La semaine dernière, il y avait eu une question des disciples, ou plutôt une demande : « Augmente en nous la foi » ; et, d’une certaine manière, Jésus n’avait pas répondu. Il leur avait dit : ‘si vous avez la foi grosse comme une graine de moutarde, vous pourriez transporter des montagnes’. Ce qui implique qu’il n’y a pas besoin de beaucoup de foi : avec un tout petit peu de foi, on peut changer le monde ! Mais cela ne répond pas à la demande de « Augmente en nous la foi » et cela ne répond pas non plus à la question : comment est-ce qu’on fait pour avoir une foi qui grandit ? Et là, dans les textes de cette semaine – dans l’Évangile, c’est même la suite de ce qu’on a entendu la semaine dernière – on a comme une réponse.

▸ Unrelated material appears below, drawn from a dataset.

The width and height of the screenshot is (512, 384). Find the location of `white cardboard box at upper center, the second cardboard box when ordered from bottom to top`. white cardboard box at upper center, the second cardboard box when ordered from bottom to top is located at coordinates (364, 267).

I – Dieu est le Dieu de tous

            Tout d’abord, j’aime beaucoup ce texte de Naaman, ce général syrien qui a la lèpre ; vous savez, c’est une maladie de la peau qui défigure, qui isole, d’autant plus qu’à l’époque on pense que c’est très contagieux, donc on met les gens hors de la société. Voilà qu’on distingue une lèpre chez Naaman, donc, pour lui, c’est quasiment une mort sociale qui arrive… Et puis voilà qu’il y a une petite jeune fille, une servante, qui dit : ‘Ah si mon maître allait en Israël, il trouverait un prophète qui serait capable de le guérir’. Alors, Naaman, en désespoir de cause – c’est peut-être la dernière chance – y va. Et le prophète Élysée ne le regarde même pas ! Il lui fait dire, alors que c’est un général syrien, un païen, certes, mais quelqu’un d’important, de se baigner sept fois dans le Jourdain. Et Naaman, tout d’abord, repart fort mécontent en disant : « il me prend pour qui ? Se baigner sept fois dans cette petite rivière comme le Jourdain ? J’ai des fleuves bien plus importants chez moi ! » Heureusement, il y a un serviteur – il est bon d’avoir des serviteurs, des gens plus petits que soit – qui lui dit : si le prophète t’avait demandé de faire quelque chose de difficile, tu l’aurais fait, et là il te propose de faire quelque chose de très simple : tu peux peut-être le faire…. Alors, Naaman décide de le faire. Rien à perdre, quoi… On ne peut pas dire qu’il le fasse dans une logique de foi : il est inquiet, stressé, c’est peut-être un dernier recours… Cela ne lui fera pas de mal, en tous les cas. Et voilà qu’il se baigne sept fois dans le Jourdain… et il est guéri ! Et là, son cœur se remplit de joie, et il décide – et c’est là un point très important – d’aller manifester sa reconnaissance. Il va voir Élysée et lui dit : « tout ce dont tu as besoin je te le donne », et Élysée lui dit : « non je n’ai pas de besoin, moi. Les dons de Dieu sont gratuits ».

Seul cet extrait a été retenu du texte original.